En Egypte, le président Abdel Fattah Al-Sissi, au pouvoir depuis 2013, se targue de redonner au pays sa grandeur, mais les manifestations réprimées en septembre traduisent un mécontentement très profond. Qu’en est-il?
L’Egypte est un cas exemplaire. Sa situation intérieure illustre parfaitement ce combat entre les deux définitions antagoniques de la dignité: aristocratique d’une part, dont se targue le régime d’Al-Sissi au nom de la défense du peuple, du «relèvement national», de la lutte contre le terrorisme et pour le maintien de l’ordre, et égalitariste d’autre part, héritée de la révolution contre la dictature de [Hosni] Moubarak [président du 14 octobre 1981 au 11 février 2011] et ses manifestations contre une extrême personnalisation du pouvoir, la répression militaire féroce et le délabrement des conditions de vie.
L’Egypte n’est cependant pas une exception. Ailleurs dans le monde arabe, d’autres Etats en situation de régression autoritaire et s’adonnant à une répression tous azimuts contre leur peuple, se prévalent aussi d’une approche patricienne de la dignité pour délégitimer ou tout simplement annihiler les demandes de ceux qu’ils qualifient de «plèbe».
Ce conflit de représentations est-il aussi un conflit générationnel, identitaire?
Oui, il s’agit en effet d’un conflit d’ancrage à la fois générationnel, et dans une moindre mesure identitaire. Générationnel, tout d’abord. La vision que la jeunesse arabe entretient d’elle-même et de son destin a changé avec le refus des inégalités et des injustices – une vision diamétralement opposée à celle des élites.
Pour beaucoup de jeunes, il n’est plus question de transiger sur des revendications élémentaires au bénéfice d’idéologies ou de modèles non seulement dépassés, mais qu’ils dénoncent comme autant d’outils ayant servi à manipuler les opinions publiques pour les faire renoncer à l’essentiel : le bien-être que chaque citoyen devrait être en droit d’escompter de la part d’un gouvernement qui prétend le représenter. Identitaire ensuite, car ces jeunes conçoivent que leurs revendications sont universelles, portées par d’autres peuples à travers le monde, au-delà du prisme culturel communément appliqué aux sociétés arabes.
La victoire en Tunisie du juriste conservateur et hors système Kaïs Saïed est analysée comme un retour du «refoulé» de la révolution de 2011. Qu’en pensez-vous?

#### Liste des tâches:
a) D'après l'extrait, depuis quelle année le président Abdel Fattah Al-Sissi est-il au pouvoir en Égypte ?
b) Relevez, dans l'extrait, toutes les causes au nom desquelles le régime d'Al-Sissi se réclame de la définition aristocratique de la dignité.
Les lignes ci-dessous n'ont aucun rapport avec l'extrait.

#### Données fournies:

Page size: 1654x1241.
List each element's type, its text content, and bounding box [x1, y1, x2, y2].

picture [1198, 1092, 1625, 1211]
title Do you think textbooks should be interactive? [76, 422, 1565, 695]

#### Réponses:
a) Depuis 2013.

b)
- la défense du peuple
- le « relèvement national »
- la lutte contre le terrorisme
- le maintien de l'ordre